Until January 2025, Geltzer served as Deputy Assistant to the President, Deputy White House Counsel, and Legal Advisor to the National Security Council, a role that involved providing domestic and international legal advice to White House leadership on all significant national security matters. Before that, he served as Deputy Assistant to the President and Deputy Homeland Security Advisor, which involved developing and implementing strategies to counter terrorism, protect critical infrastructure, defend election security, and more. For the first six months of the Biden Administration, Geltzer held the position of Special Assistant to the President and Special Advisor to the Homeland Security Advisor on Countering Domestic Violent Extremism, and in that role he oversaw the development of the U.S. Government’s first-ever National Strategy for Countering Domestic Terrorism.
Before returning to government service, Geltzer was the founding Executive Director and Visiting Professor of Law at Georgetown University Law Center’s Institute for Constitutional Advocacy and Protection. Additionally, he was an International Security Program Fellow at New America and an Executive Editor at Just Security.

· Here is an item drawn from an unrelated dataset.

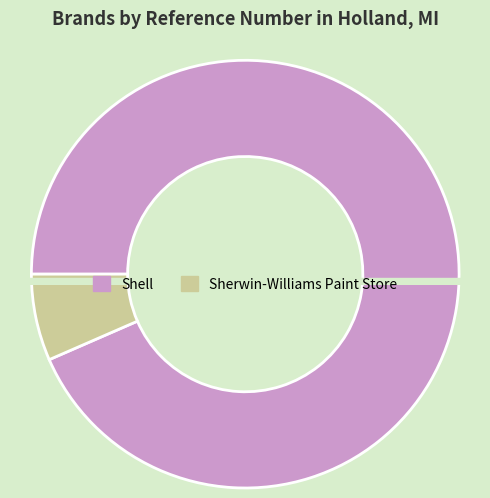

Is the sum of shell and sherwin_williams greater than half?

Yes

From 2015 to 2017, Geltzer served as the Senior Director for Counterterrorism at the National Security Council, having served previously as Deputy Legal Advisor to the National Security Council and as Counsel to the Assistant Attorney General for National Security at the U.S. Department of Justice. Prior to those roles, he served as a law clerk to Justice Stephen Breyer of the U.S. Supreme Court.
Geltzer received his J.D. from Yale Law School, where he served as editor-in-chief of the Yale Law Journal; his PhD in War Studies from King’s College London, where he was a Marshall Scholar; and his undergraduate degree from Princeton University, where he studied in the Princeton School of Public and International Affairs.